SharePoint Governance Best Practice Defeat

Greetings from my favorite city in the world—Sydney, Australia! I’m down under for the Australian SharePoint Conference and the New Zealand SharePoint Conference next week in Auckland, and I’ve enjoyed my first experience with Debbie Ireland’s top-notch events! This week, I ask you—my readers—to help me decide: Is it time to admit defeat and to define governance best practices after all?

Dan Holme

April 10, 2013

4 Min Read
SharePoint Governance Best Practice Defeat

I’ve been talking governance for a long time. In late 2006, my friend and colleague Joel Oleson—then on the SharePoint team at Microsoft—hired me to write a series of white papers about governance for Windows SharePoint Services 3.0.  And I’ve been working with enterprises large and small to help them align business, IT objectives, and SharePoint capabilities ever since.

In every engagement, I drive home the message that SharePoint governance can not be defined in a vacuum—that you must develop governance in the context of the specific objectives you want to address with SharePoint, the solutions you want to deliver, and the classes of information associated with those solutions.

In short, I’ve emphasized over and over that there is no such thing as a ”governance template,” or a “best practice.”  I invoked the standard consultant’s answer to any question: “It depends.”

Is it Time to Approach Governance Differently?

In recent engagements, however, I’ve begun to feel  that perhaps it’s time that I change my tune.  So this week, I ask you—my readers—to help me decide: is it time to admit defeat, and to define governance best practices after all?

It’s my view that governance is a definition of policies, procedures, roles and responsibilities that guide and direct business and IT to cooperate to achieve business goals.   Therefore, governance in your organization is going to be very specific to your goals, and to the information management and service management policies associated with the solutions you are delivering.  I’ve developed a unique and (I am told) effective set of tools to help businesses do governance right, and to get where they need to go.
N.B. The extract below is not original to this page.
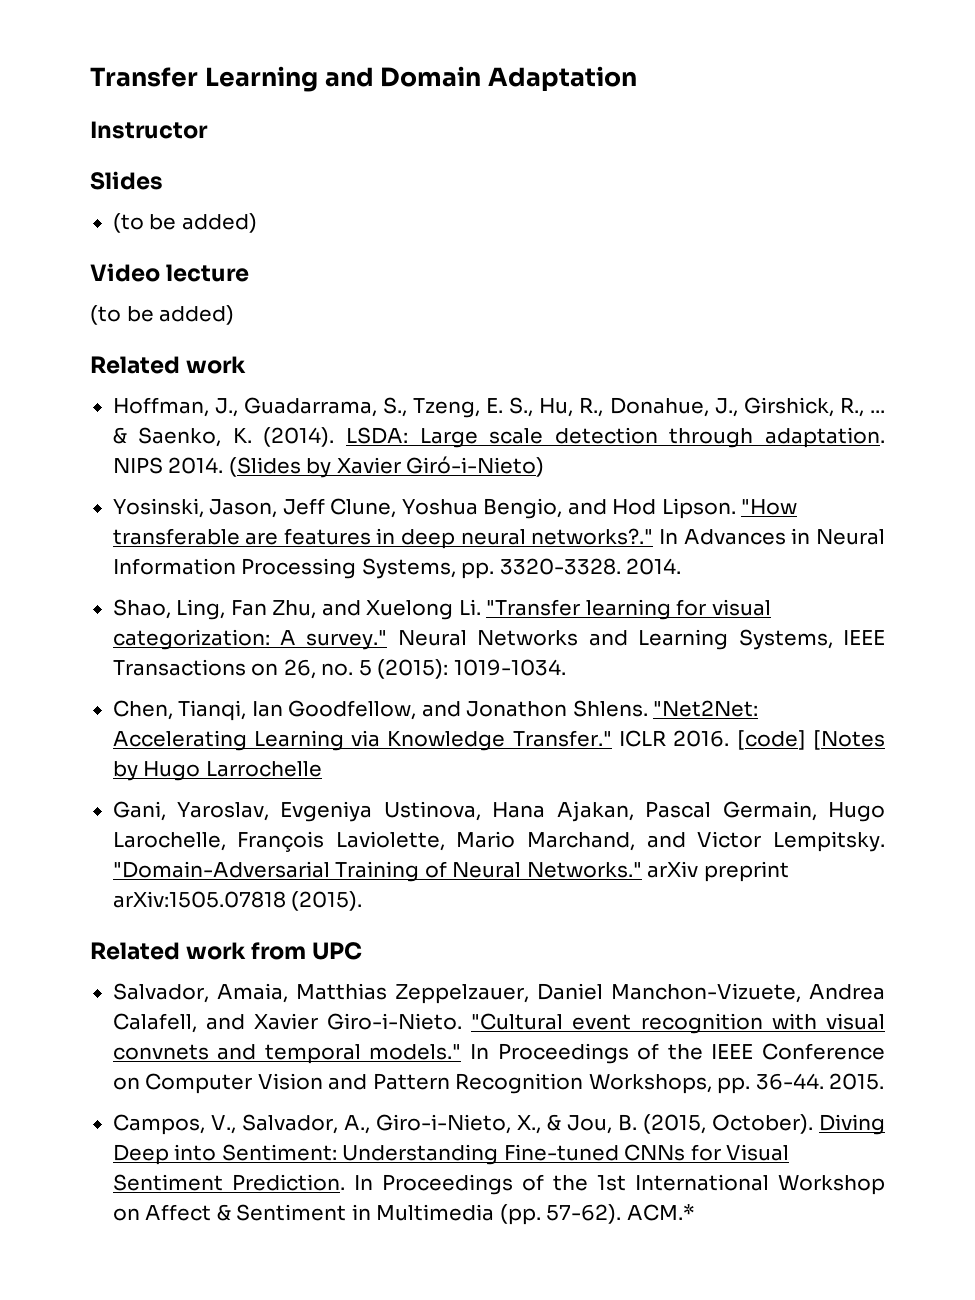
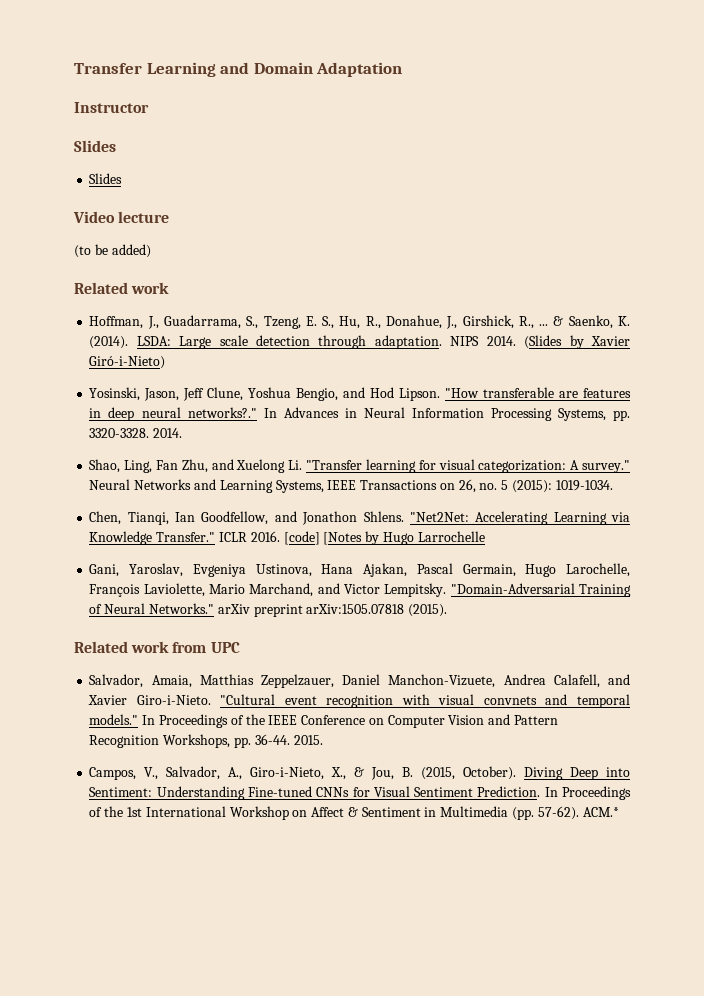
[112,213,257,233] (to be added) -> [89,173,123,184] Slides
The problem is, few organizations actually do it. I’ve grown downright depressed from hearing attendees at my workshops and governance round tables tell me, in short, that their business and IT audiences simply cannot or will not invest the time and energy to establish governance. I almost cried this week when one of my attendees told me something I’ve heard too many times: “Our CIO wants us to deploy SharePoint. He has no idea what he wants, but he wants it. And we have to have a governance plan in place before we begin.”

So I’m ready to admit defeat, and to succumb to the reality that many organizations simply can’t or won’t do it right.  For a variety of reasons, they will either roll out SharePoint workloads with little or no thought to governance, or they will never begin to deliver business value with SharePoint because they’re being tasked with defining governance before they start.

What, then, can I do—and can we do together—to address this reality?  I am really asking for your input here.

Some Ideas

My first thought is this: to break with the “it depends” tradition and to define “shrink wrapped” SharePoint governance for specific workloads.  Take team sites—typical SharePoint collaborative workloads—for example.  While every business may be slightly different in the nuances of their requirements for collaboration—which would lead them to different governance plans—my guess is that at least 80% of what businesses do within the collaborative workload is identical. Why not make broad assumptions about what that 80% solution looks like, and define governance best practices around it?

Sure, the result may not be perfect, but it’s a start—and it seems to me “a start” is what many organizations are screaming for.  And, if you stop to think about what Office 365 is, that’s what Microsoft is doing.  They’re providing a collaboration service that in many regards is a subset of what you could do on premise.  You have a restriction to the number of site collections you can deploy within a tenancy, and a reduced number of controls for information management and service management.  That’s not a bad thing, per se.  It’s just simpler.  It’s canned.  It’s a template service, with appropriate governance wrapped around it.

Maybe it’s time for those of us who spend lots of time thinking about governance to define specific workloads, and how to govern them, end-to-end, so that you can focus on delivering business value, and driving adoption of SharePoint.  Maybe we can at least define governance for services and workloads that help customers avoid going down the wrong path and hurting themselves.

Then, perhaps, as an organization starts to see real value in both SharePoint’s capabilities and in the role of governance, the organization will take the time to learn how to do governance right… to invest the time and resources in defining end-to-end governance that really is specific to the needs of the organization.

What Can We Do to Unlock the Bottlenecks?

What do you think we can do to address the reality in many organizations that, while governance must “depend” on what you’re really doing with SharePoint, many organizations don’t know enough about SharePoint or even about their own objectives to be able to do it right?  What can those of us with voices in the governance space do to help unblock the bottlenecks and remove the obstacles that prevent an organization from investing the time and resources to governance?

I look forward to your thoughts and comments!